EXERCÍCIO
No excerto sobre São Martinho do Porto, qual é a época do ano apontada como a época por excelência da terra?

EXCERTO DO TEXTO

O SENHOR DAS TREVAS...Numa comunidade pequena como é o caso de São Martinho do Porto, as suas gentes vão-se acostumando a um convivio diário quase obrigatório, no quotidiano das suas vidas.
Para além dos que por força da descendência são parentes mais chegados ou mais afastados, existem aqueles outros que não sendo familia, logo pela manhã se cruzam nos pontos habituais do dia a dia.
Na praça, na padaria, no talho, na papelaria, no café , na rua, dezenas de moradores sem qualquer espécie de laço parentesco, vão-se cruzando lançando um bom dia ao vizinho, ao amigo, ao conhecido que num aceno lhes vão correspondendo ao cumprimento, ritual que se vai prolongando ao longo do dia.
Esta prática é um velho costume do nosso povo nos pequenos centros populacionais, que felizmente teima em não acabar.
É assim que toda uma população se comunica, como de uma familia se tratasse.
Verdade que uns se comunicam mais que outros, mas tambem não é menos verdade que esse facto não implica que as pessoas se ignorem. Pelo contrário.
Mais dia menos dia todos acabamos por nos preocupar uns com os outros, mesmo que não tenhamos um convivio assim tão assiduo ou tão amigável.
Depois todos temos um factor em comum, a nossa Terra, aquela que nos acolhe e onde muitos de nós, mesmo não sendo de cá naturais, escolhemos viver e educar os nossos filhos e os nossos netos. Até por eles somos diáriamente obrigados a encontar-mo-nos no infantário, na primária ou no liceu.
A vida vai correndo, ao sabor das estações que nos vão trazendo, ora sol, ora chuva, ora alegria, ora tristeza. A Primavera pouco se faz sentir dando quase de imediato lugar ao Verão que é a época por excelência de São Martinho do Porto, ponto de encontro de mais familias que por cá procuram recuperar de um ano de trabalho, intenso e saturante.
Esta Baía tem esse condão inigualável de nos fazer sentir de bem com a vida, e quando o regresso ao trabalho acontece, sentimo-nos mais fortes, mais preparados para vencer todas as contrariedaes que nos surjam. E levamos uma ansiedade imensa de que o ano passe depressa e nos voltemos a encontrar todos na mesma esquina, na mesma onda, no mesmo café.

CONTEÚDO DOS DADOS
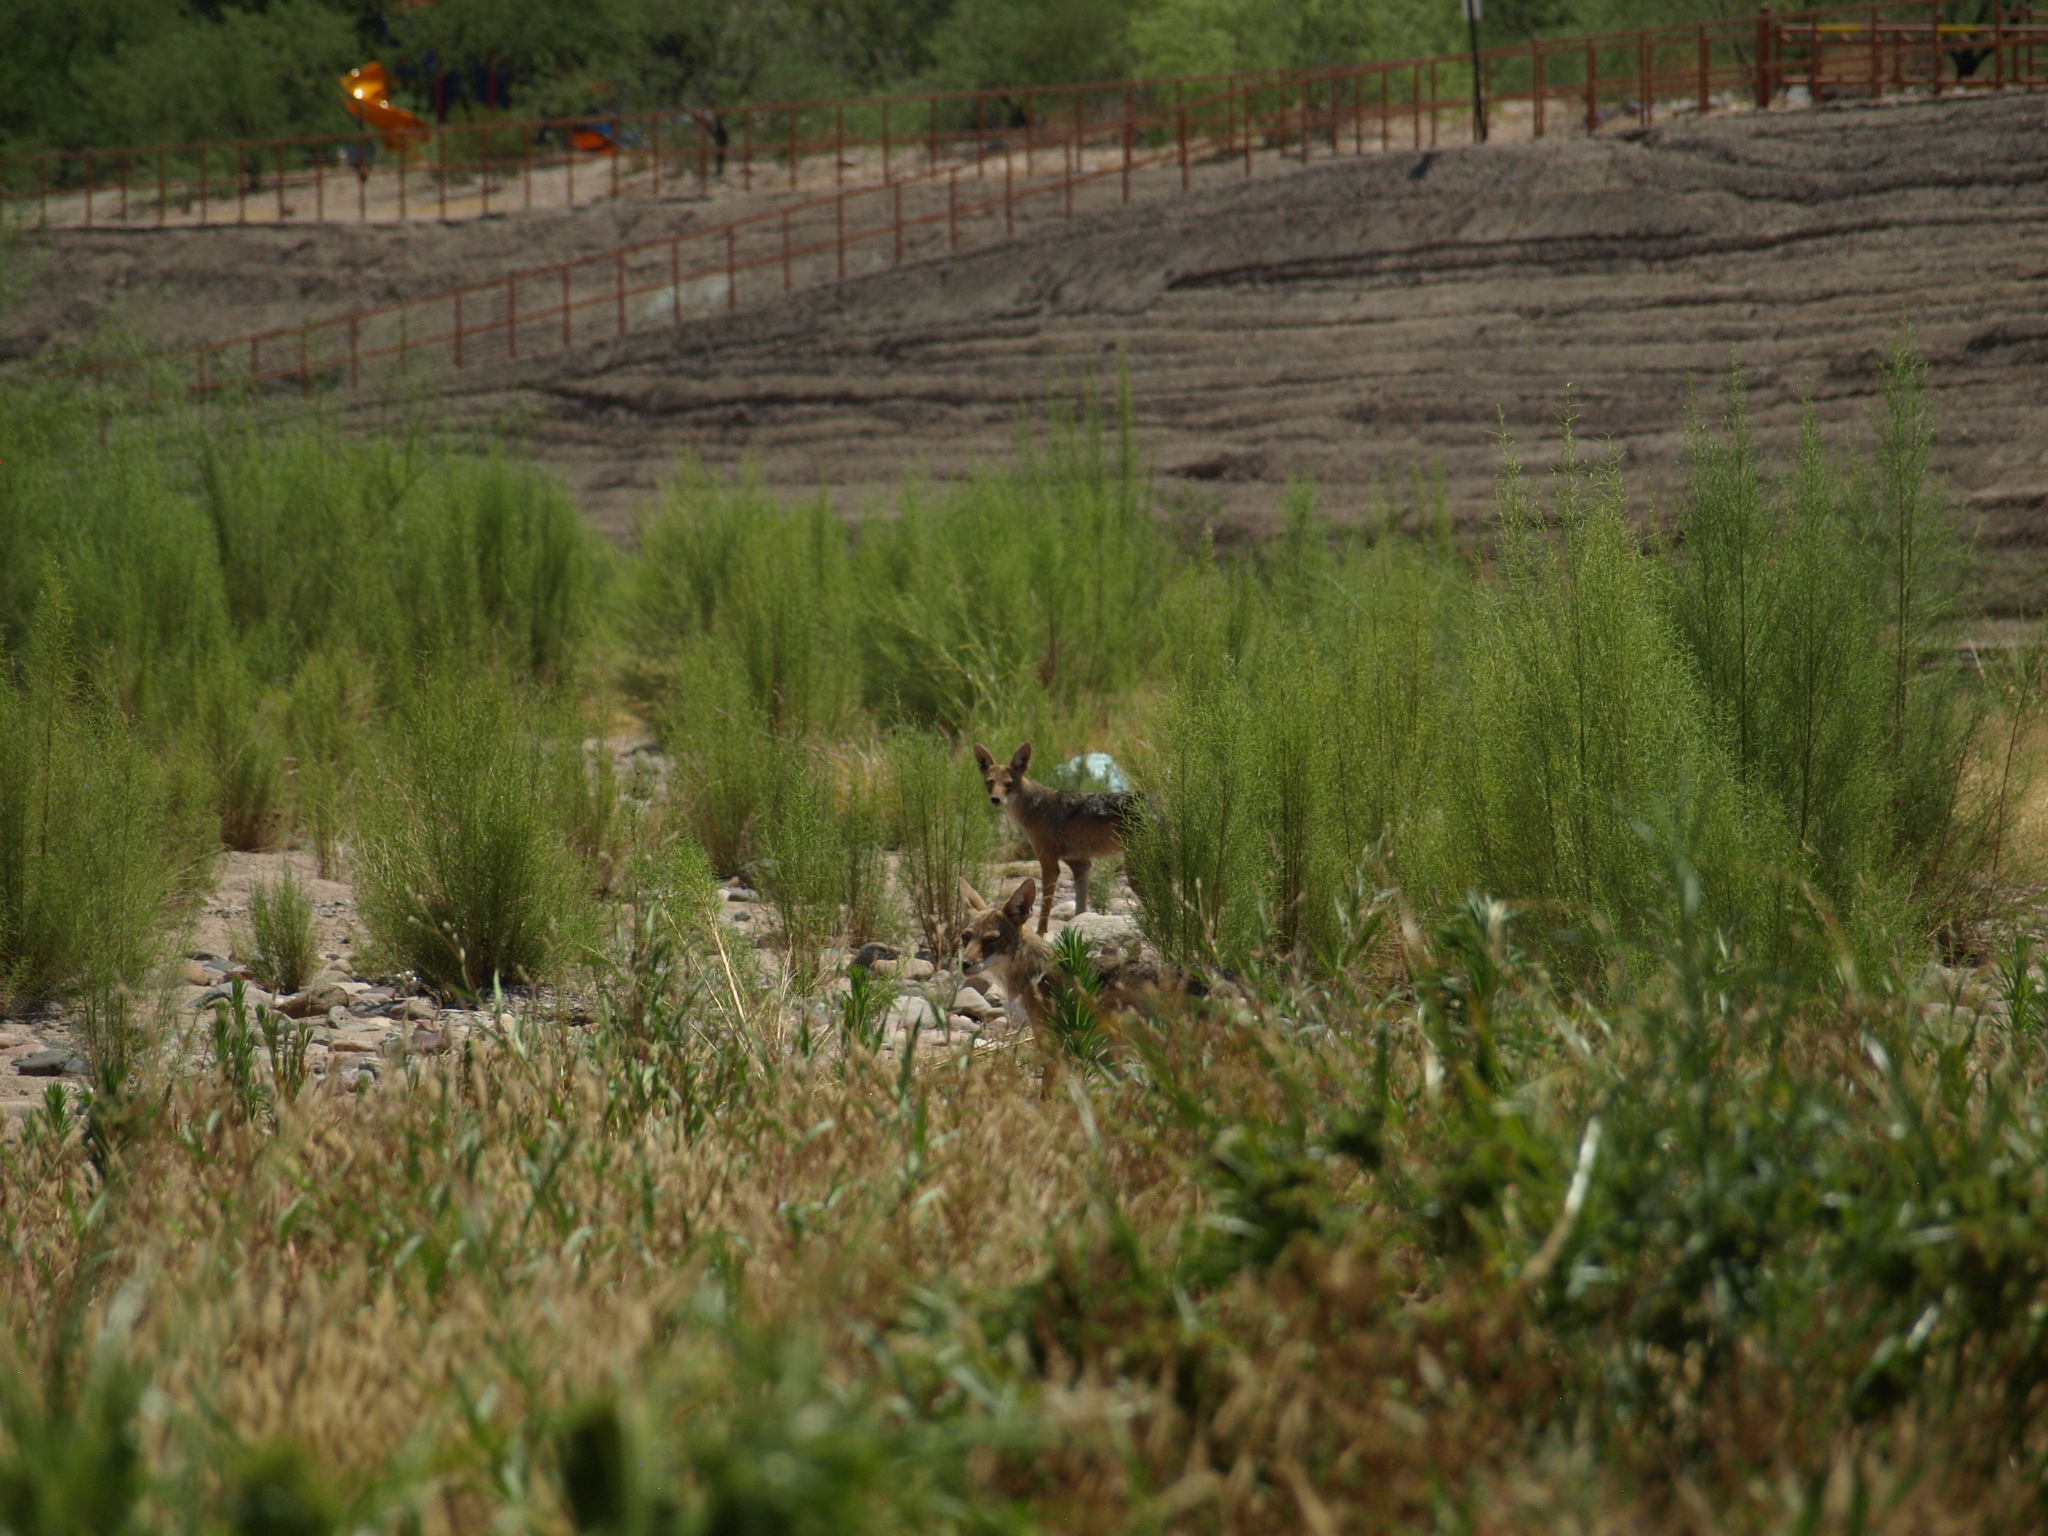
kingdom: Animalia
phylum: Chordata
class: Mammalia
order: Carnivora
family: Canidae
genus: Canis
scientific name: Canis latrans
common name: Coyote
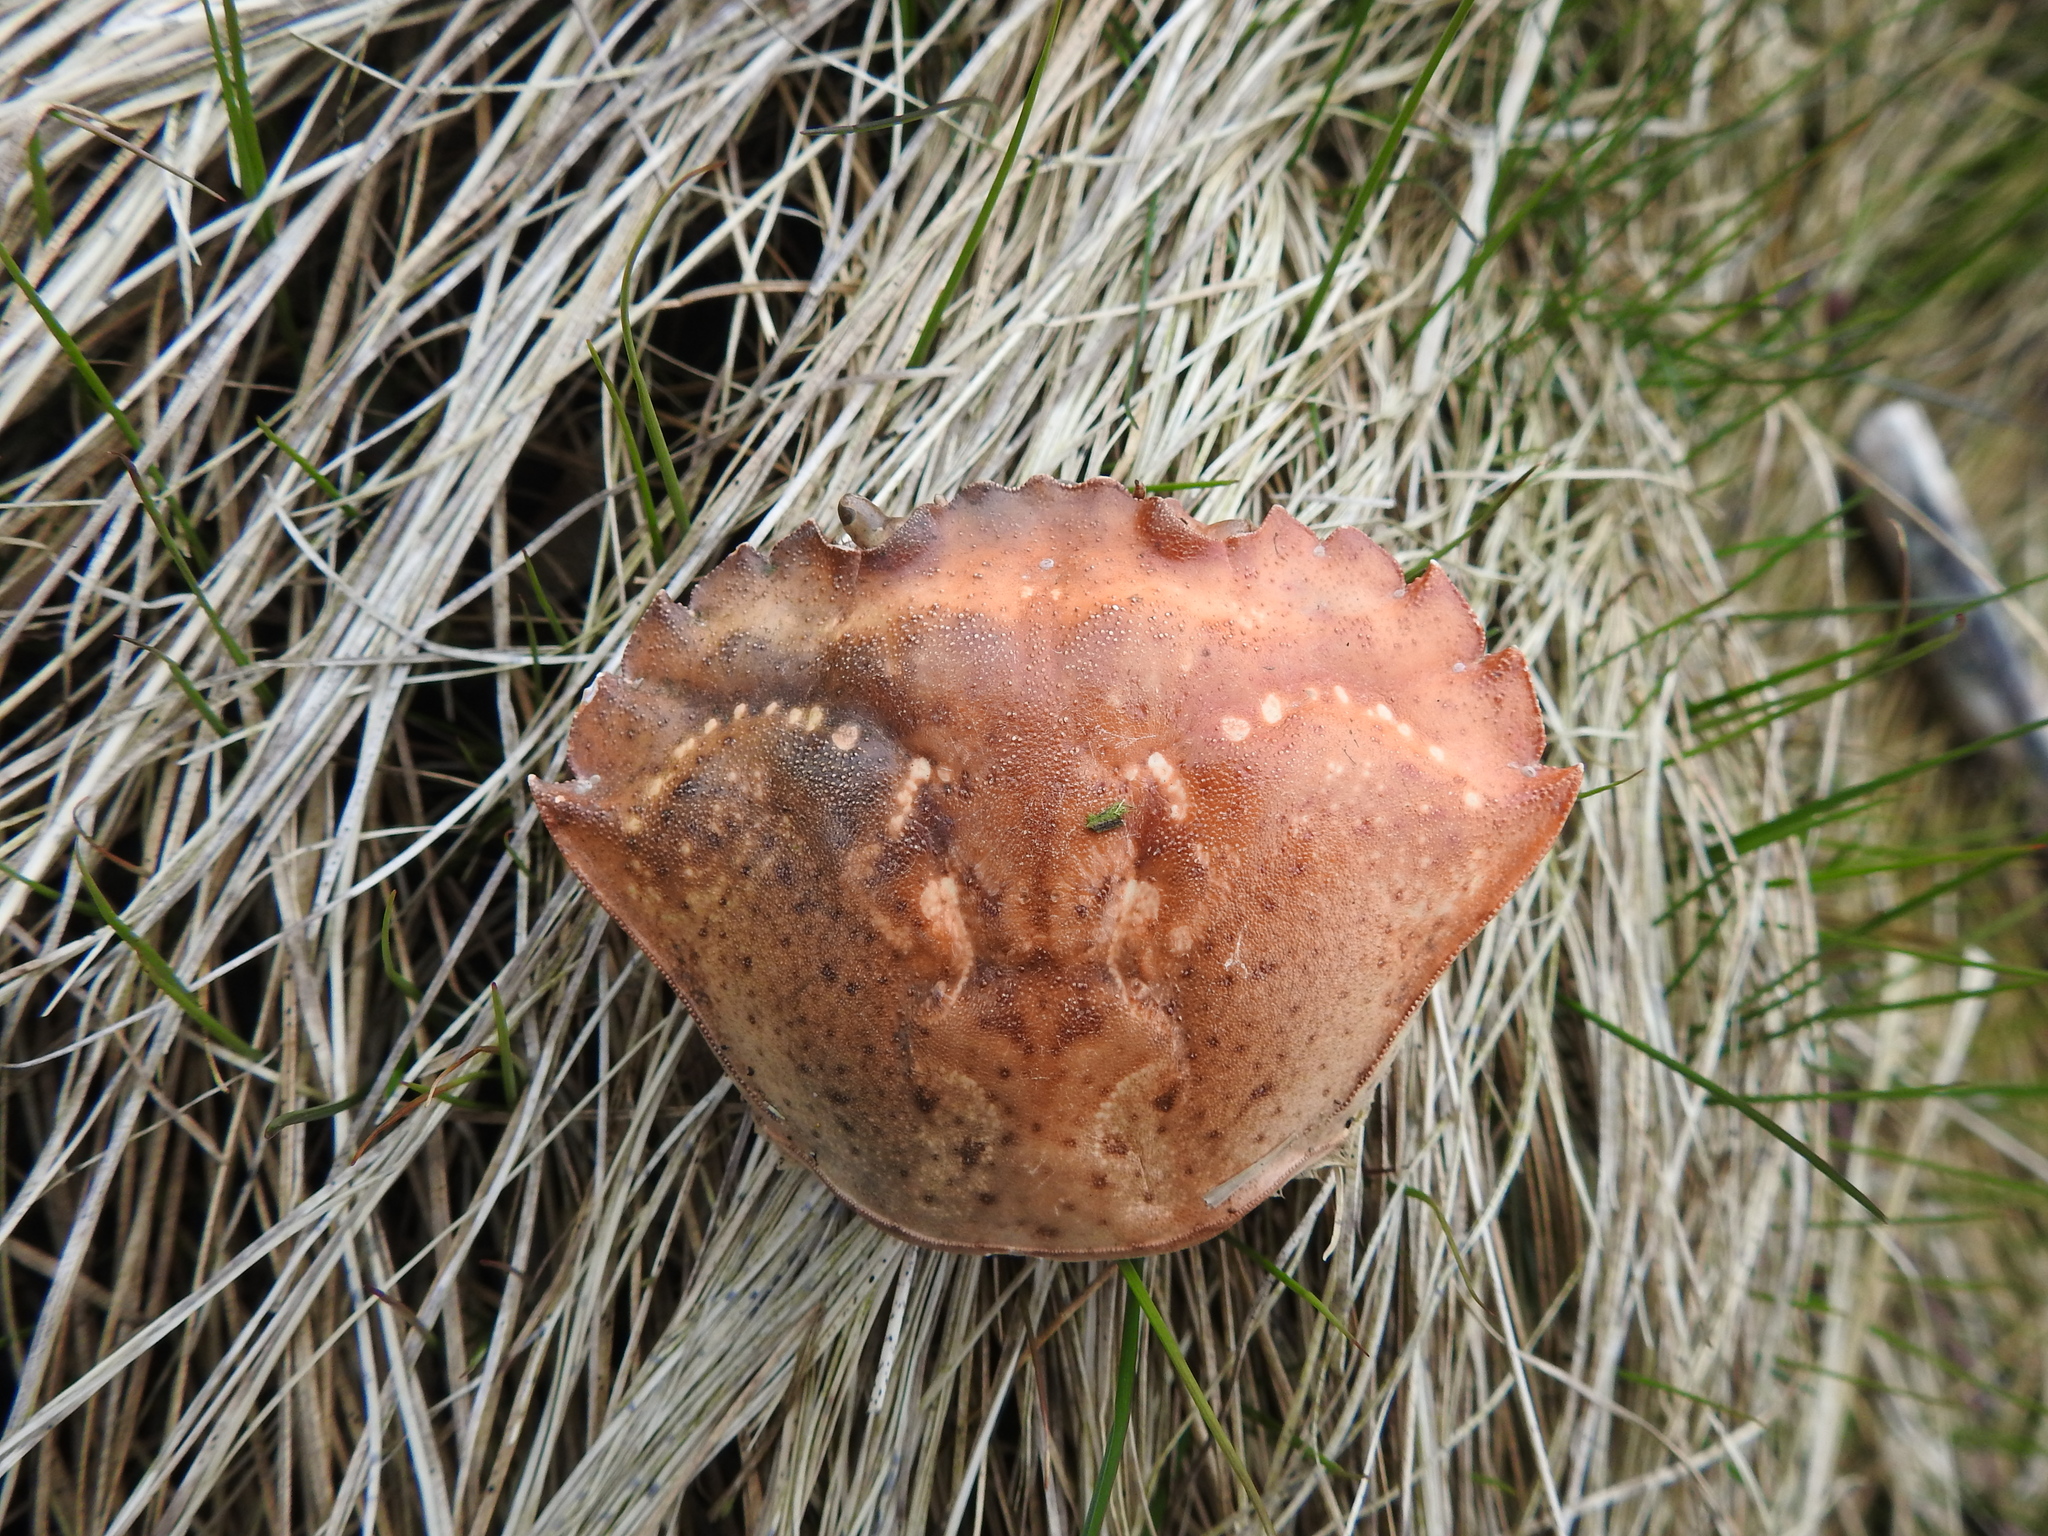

RESPOSTA À TAREFA
O Verão.